Meningococcus B: control of two outbreaks by vaccination


Meningococcus B
two outbreaks


The issue of an effective vaccine against Meningococcus B (MenB) has been overcome by identifying, with the "reverse vaccinology" methodology, some antigens able of inducing a response to the majority of MenB strains circulating in the world. The new 4-components MenB vaccine (4CMenB) has been approved in Europe, Australia and Canada, and included in international pediatric immunization schedules: Australia, Canada, UK. In Italy, the first regions that have recommended vaccination against MenB were Basilicata and Puglia. The management of epidemics/outbreaks requires the implementation of a rapid response by health authorities in respect of a medical emergency with a high impact, even emotional, on the population, as recently demonstrated in two American universities.

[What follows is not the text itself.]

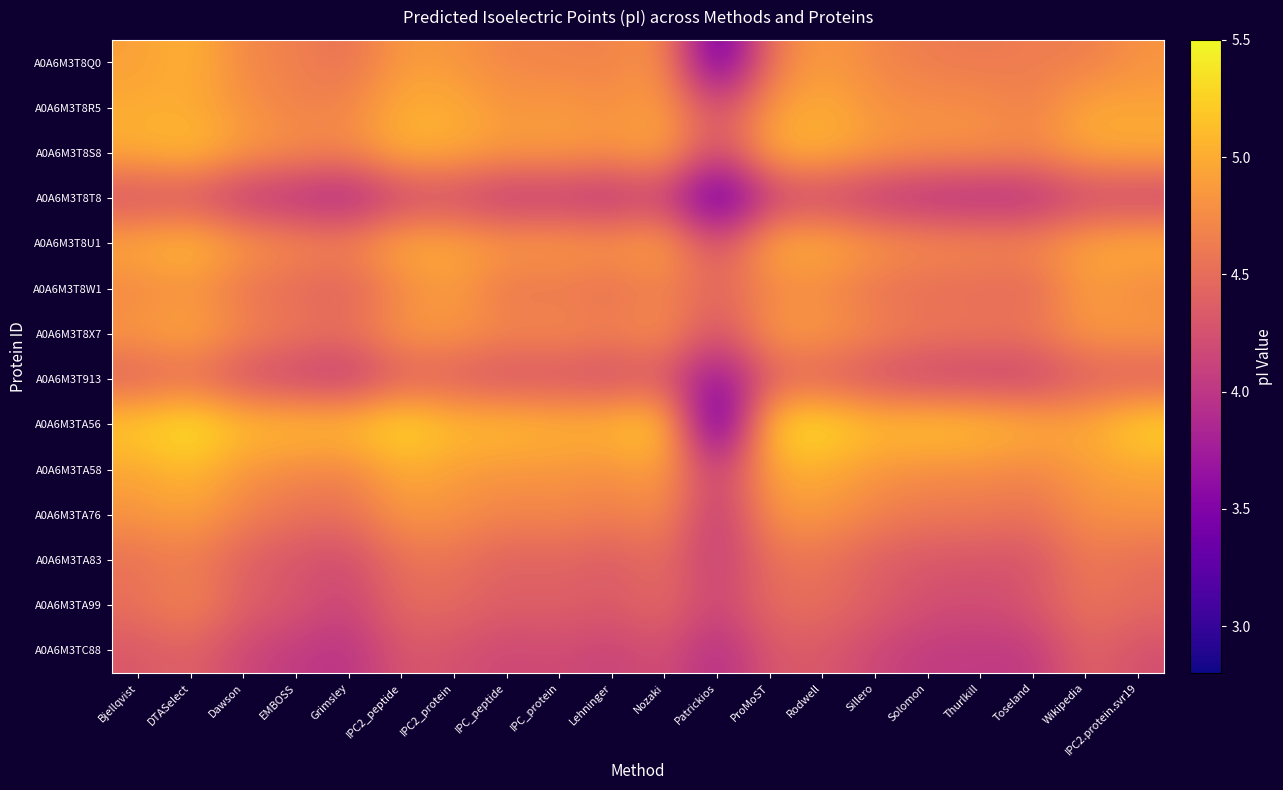

Reading left to right, extract all data points from this chart.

The declaration of outbreak in place has been followed in both contexts by the adoption of a procedure for the use of the 4CMenB vaccine not yet licensed in the USA. It was thus possible to organize interventions of active prophylaxis in the two campuses, establishing the first large-scale use of the new 4CMenB vaccine and achieving, in a relatively short time, high rates of vaccination coverage. With around 14,000 students immunized with at least one dose, no safety issues have been reported following immunization. Besides, to date there have been no cases in subjects who have received the vaccine. As a result of the two outbreaks described, FDA is now evaluating for the extension of the use of the 4CMenB vaccine in adolescents and young adults in USA.